Dia menambahkan salah satu penemuan besar terakhir Indonesia adalah oleh ExxonMobil pada 2001. Lapangan Banyu Urip di Blok Cepu diperkirakan memproduksi hingga 220.000 bpd.
Menurut Tumbur, aktivitas eksploitasi seperti workover, well service ataupun development wells drilling memang akan meningkatkan produksi minyak. Namun, produksi tidak akan maksimal.
Dia mengingatkan eksplorasi minyak sudah jauh berkurang dibandingkan pada periode-periode sebelumnya. Padahal, eksplorasi merupakan syarat utama menemukan ladang minyak baru.
Dalam catatan Satuan Kerja Khusus Pelaksana Kegiatan Usaha Hulu Minyak dan Gas Bumi (SKK Migas), aktivitas eksplorasi pada 2022 mencakup 30 sumur.
Eksplorasi rencananya akan ditingkatkan pada tahun ini menjadi sebanyak 57 sumur. Meskipun meningkat, jumlahnya jauh berkurang pada periode sebelumnya.
Merujuk data APBN 1982/1983, pengeboran baru dilakukan terhadap 179 sumur pada 1980.
Selain eksplorasi, nilai investasi di sektor migas juga turun dari sekitar US$ 1 miliar menjadi US$ 0,6 miliar pada 2021. Target investasi 2023 ditingkatkan menjadi sebesar US$ 1,7 miliar.
Tumbur mengingatkan perbaikan iklim investasi menjadi syarat wajib jika Indonesia ingin mengundang investor di sektor minyak, sekaligus membuka kemungkinan bertambahnya lifting komoditas tersebut.
“Indonesia kan bersaing dengan negara lain untuk mengundang investor. Yang punya uang kan mereka dan investor punya banyak pilihan negara untuk berinvestasi. Ekosistem investasi di migas diperbaiki baik dari birokrasi maupun legislasi,” ujar Tumbur.

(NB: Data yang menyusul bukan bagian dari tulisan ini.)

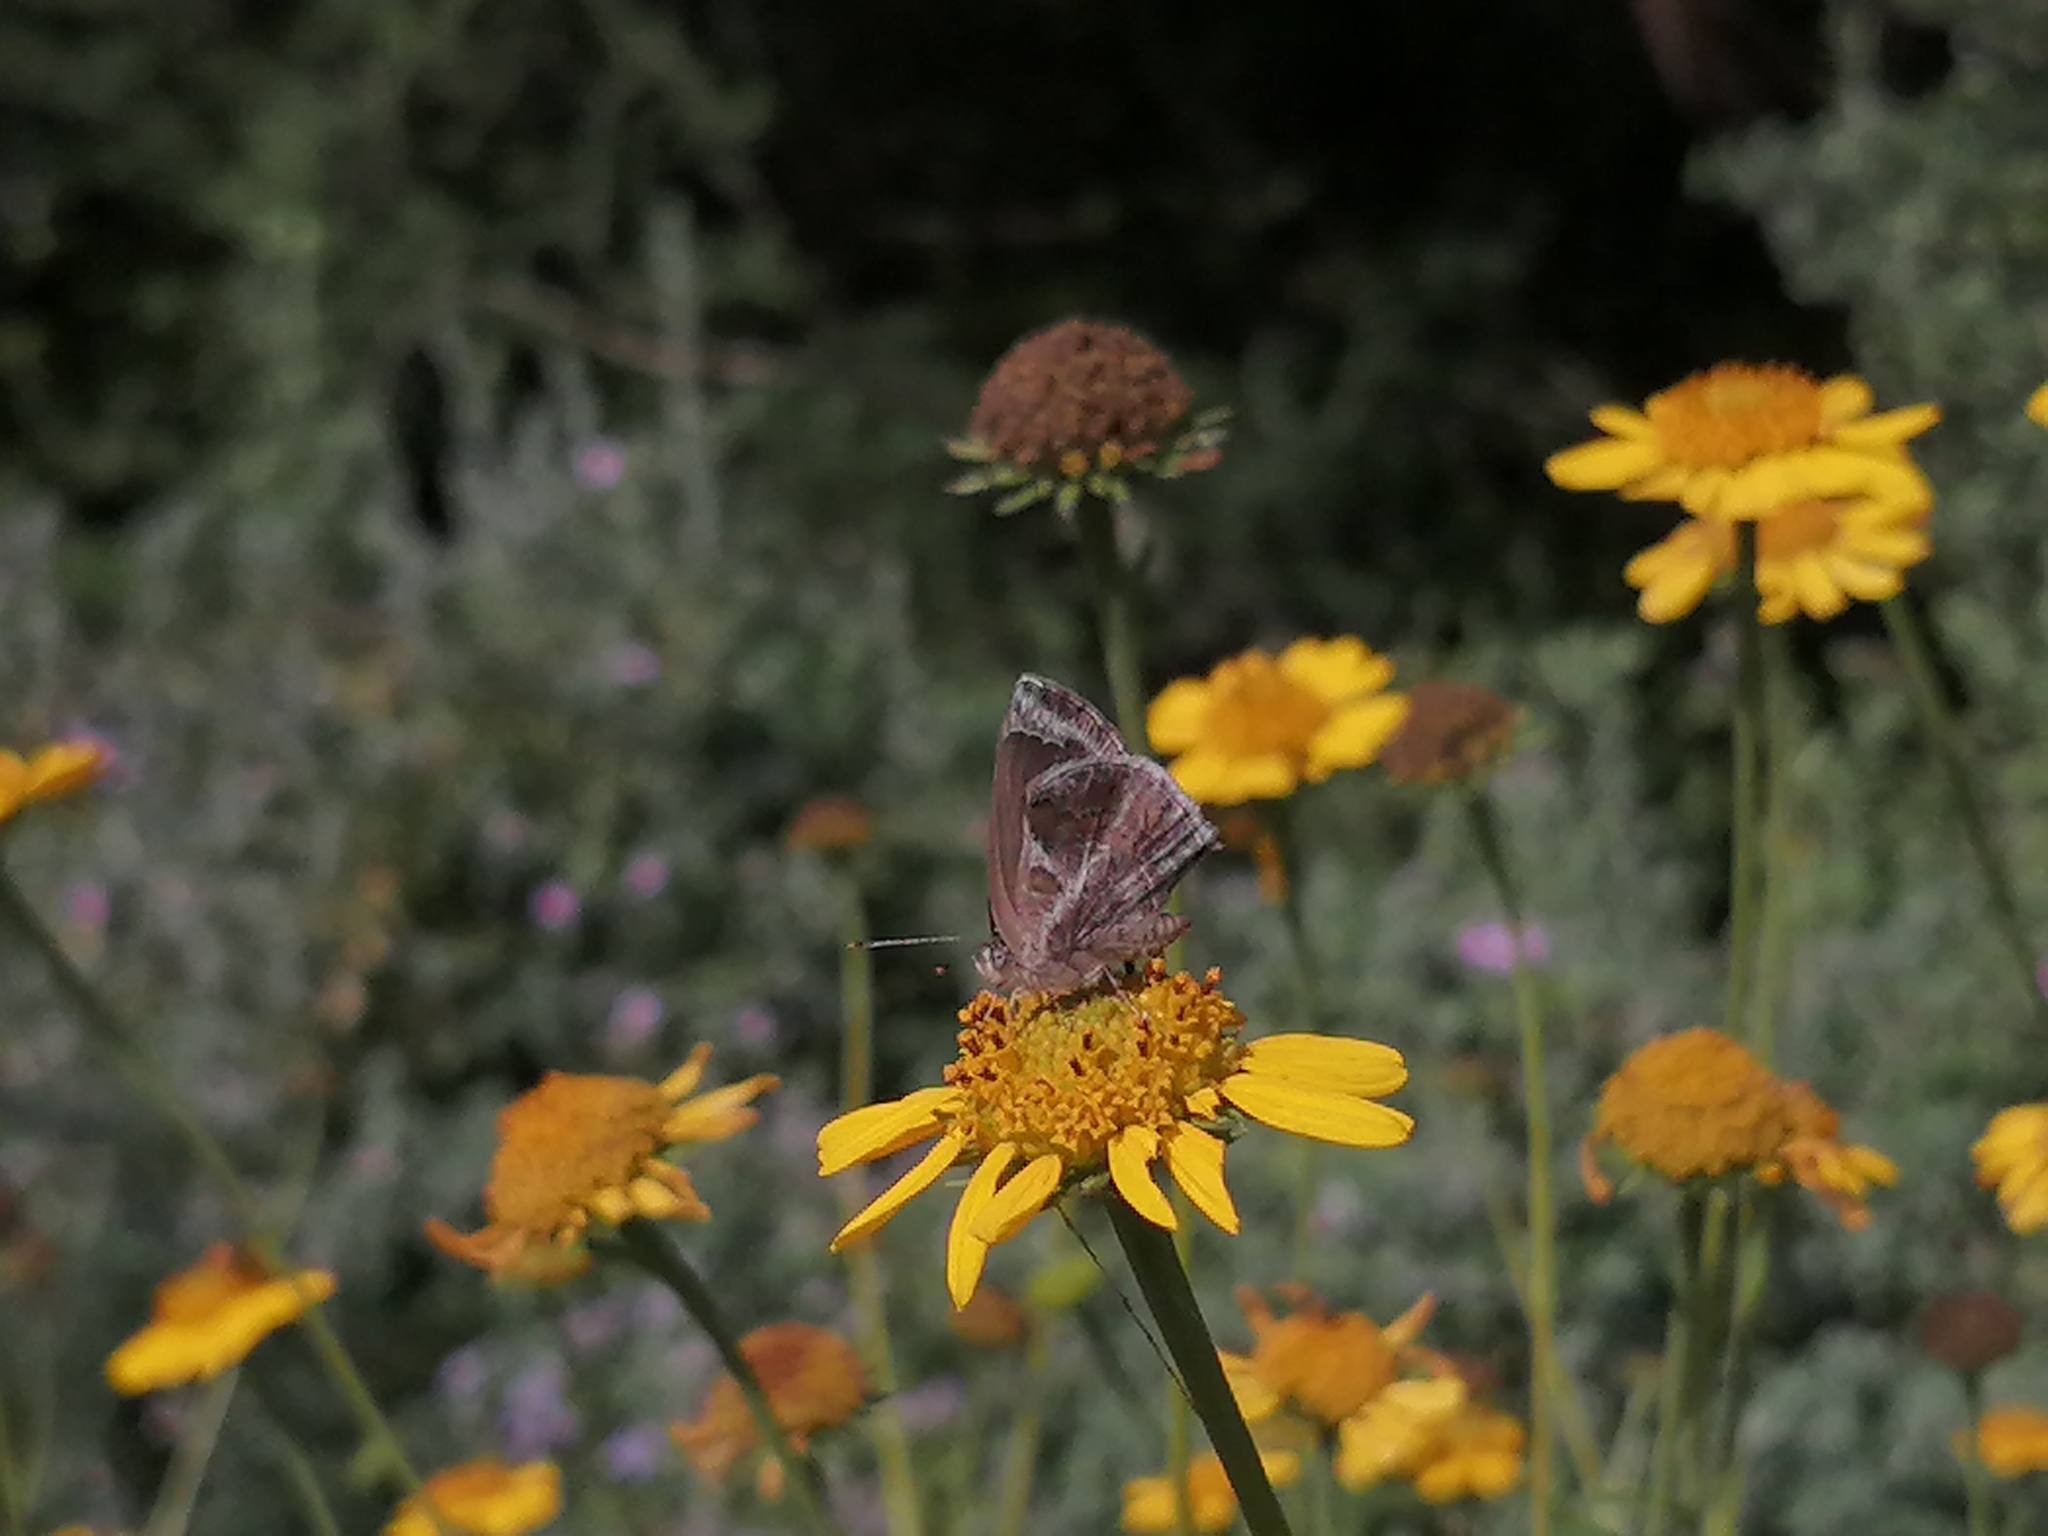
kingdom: Animalia
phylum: Arthropoda
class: Insecta
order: Lepidoptera
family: Lycaenidae
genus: Strymon
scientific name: Strymon bazochii
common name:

Menurutnya, Indonesia mungkin menawarkan sejumlah insentif seperti pengurangan pajak atau cost recovery. Namun, negara lain juga menawarkan insentif yang tak kalah menarik.
“Menurut kita, apa yang kita tawarkan lebih menarik. Tapi kan itu menurut kita. Investor dihadapkan pada banyak pilihan dan mereka akan memilih mana yang lebih efisien dan iklim usaha yang lebih bersahabat,” imbuhnya.
Tumbur menjelaskan cadangan minyak dan gas Indonesia masih sangat besar. Cadangan tersebut memungkinkan Indonesia untuk meningkatkan lifting hingga lebih dari 1 juta bph.
“Kalau dulu kita pernah memproduksi 1,3 juta bph ya berarti kita bisa memproduksi lebih besar,” imbuhnya.
Sebagai catatan, Indonesia pernah menjadi eksportir minyak pada periode 1970-an dan awal 1980-an.
Pada awal 1980-an, lifting minyak Indonesia menembus 1,5-1,6 juta bph.
Boediono dalam bukunya Ekonomi Indonesia dalam Lintas Sejarah menjelaskan komposisi industri migas (pengolahan minyak) pada PDB Indonesia juga meningkat dari 0,6% pada 1975 menjadi 5% pada 1985.
Nilai ekspor minyak bumi mencapai puncaknya pada 1981-1982 dengan rata-rata tahunan mencapai US$ 14,6 miliar. Angkanya merosot tajam menjadi US$ 7,7 miliar pada 1985.
Pada tahun anggaran 1981/1982 dan 1982/1983, migas menyumbang 67% dari penerimaan dalam negeri pemerintah.